*About this task*.
Please retype every record exactly as it appears, omitting the pictures.

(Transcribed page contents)
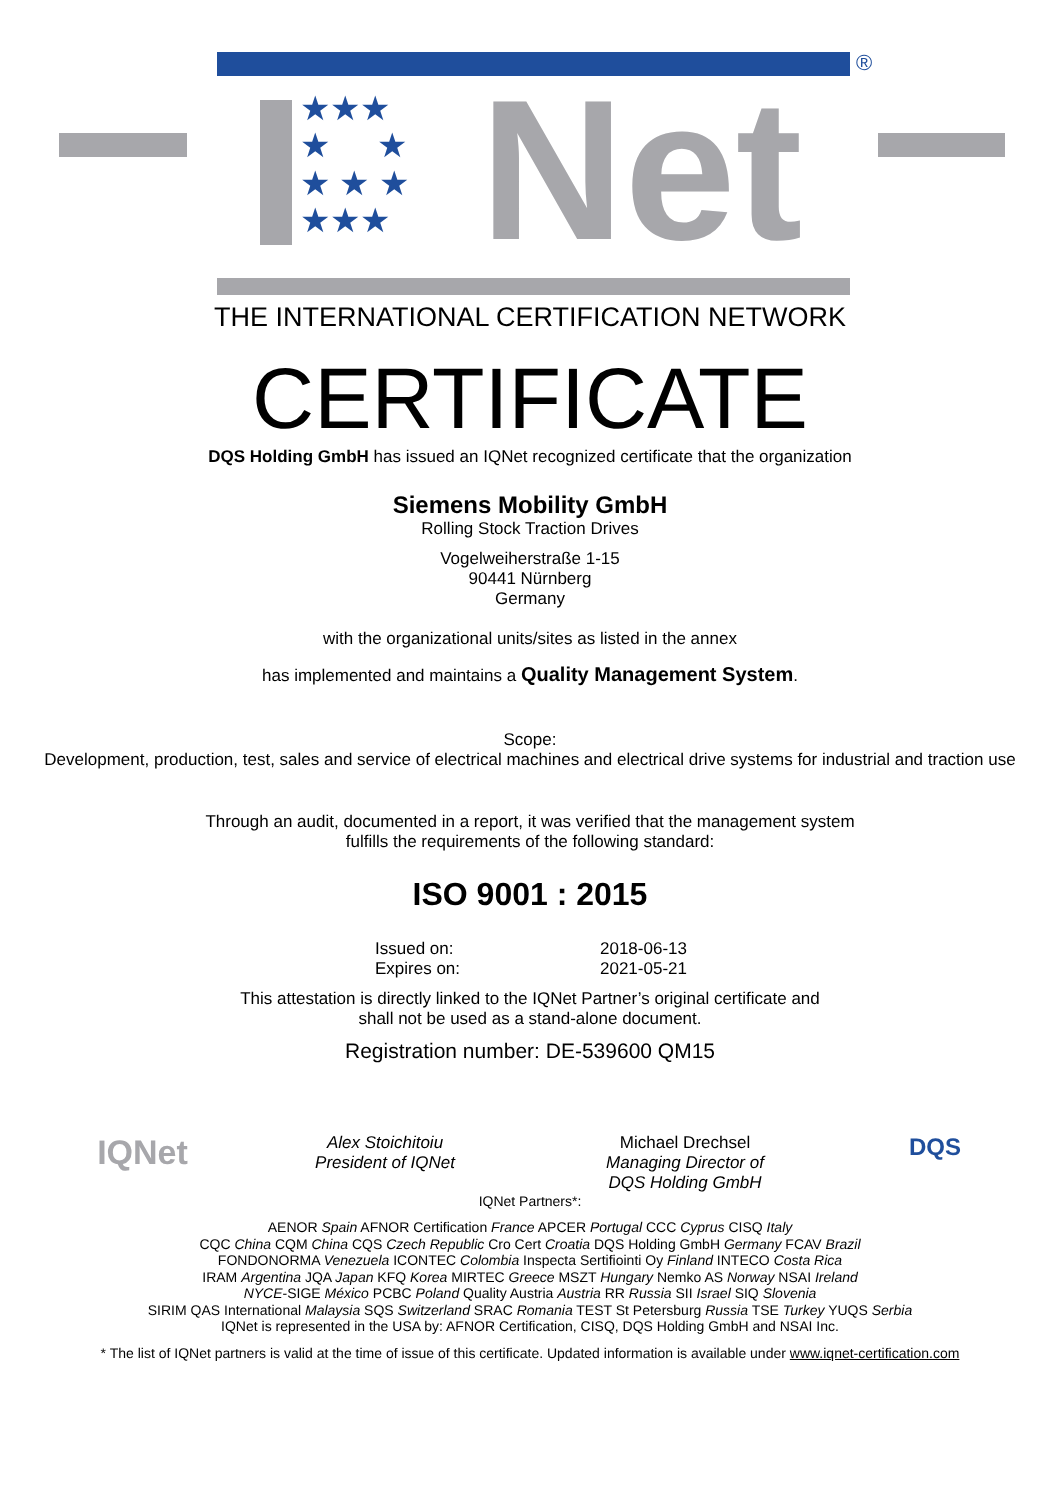®
★★★
★ ★
★ ★ ★
★★★
Net
THE INTERNATIONAL CERTIFICATION NETWORK
CERTIFICATE
DQS Holding GmbH has issued an IQNet recognized certificate that the organization
Siemens Mobility GmbH
Rolling Stock Traction Drives
Vogelweiherstraße 1-15
90441 Nürnberg
Germany
with the organizational units/sites as listed in the annex
has implemented and maintains a Quality Management System.
Scope:
Development, production, test, sales and service of electrical machines and electrical drive systems for industrial and traction use
Through an audit, documented in a report, it was verified that the management system
fulfills the requirements of the following standard:
ISO 9001 : 2015
Issued on:
Expires on:
2018-06-13
2021-05-21
This attestation is directly linked to the IQNet Partner’s original certificate and
shall not be used as a stand-alone document.
Registration number: DE-539600 QM15
IQNet
Alex Stoichitoiu
President of IQNet
Michael Drechsel
Managing Director of
DQS Holding GmbH
DQS
IQNet Partners*:
AENOR Spain AFNOR Certification France APCER Portugal CCC Cyprus CISQ Italy
CQC China CQM China CQS Czech Republic Cro Cert Croatia DQS Holding GmbH Germany FCAV Brazil
FONDONORMA Venezuela ICONTEC Colombia Inspecta Sertifiointi Oy Finland INTECO Costa Rica
IRAM Argentina JQA Japan KFQ Korea MIRTEC Greece MSZT Hungary Nemko AS Norway NSAI Ireland
NYCE-SIGE México PCBC Poland Quality Austria Austria RR Russia SII Israel SIQ Slovenia
SIRIM QAS International Malaysia SQS Switzerland SRAC Romania TEST St Petersburg Russia TSE Turkey YUQS Serbia
IQNet is represented in the USA by: AFNOR Certification, CISQ, DQS Holding GmbH and NSAI Inc.
* The list of IQNet partners is valid at the time of issue of this certificate. Updated information is available under www.iqnet-certification.com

*Answer space*.
®
★★★
★ ★
★ ★ ★
★★★
Net
THE INTERNATIONAL CERTIFICATION NETWORK
CERTIFICATE
DQS Holding GmbH has issued an IQNet recognized certificate that the organization
Siemens Mobility GmbH
Rolling Stock Traction Drives
Vogelweiherstraße 1-15
90441 Nürnberg
Germany
with the organizational units/sites as listed in the annex
has implemented and maintains a Quality Management System.
Scope:
Development, production, test, sales and service of electrical machines and electrical drive systems for industrial and traction use
Through an audit, documented in a report, it was verified that the management system
fulfills the requirements of the following standard:
ISO 9001 : 2015
Issued on:
Expires on:
2018-06-13
2021-05-21
This attestation is directly linked to the IQNet Partner’s original certificate and
shall not be used as a stand-alone document.
Registration number: DE-539600 QM15
IQNet
Alex Stoichitoiu
President of IQNet
Michael Drechsel
Managing Director of
DQS Holding GmbH
DQS
IQNet Partners*:
AENOR Spain AFNOR Certification France APCER Portugal CCC Cyprus CISQ Italy
CQC China CQM China CQS Czech Republic Cro Cert Croatia DQS Holding GmbH Germany FCAV Brazil
FONDONORMA Venezuela ICONTEC Colombia Inspecta Sertifiointi Oy Finland INTECO Costa Rica
IRAM Argentina JQA Japan KFQ Korea MIRTEC Greece MSZT Hungary Nemko AS Norway NSAI Ireland
NYCE-SIGE México PCBC Poland Quality Austria Austria RR Russia SII Israel SIQ Slovenia
SIRIM QAS International Malaysia SQS Switzerland SRAC Romania TEST St Petersburg Russia TSE Turkey YUQS Serbia
IQNet is represented in the USA by: AFNOR Certification, CISQ, DQS Holding GmbH and NSAI Inc.
* The list of IQNet partners is valid at the time of issue of this certificate. Updated information is available under www.iqnet-certification.com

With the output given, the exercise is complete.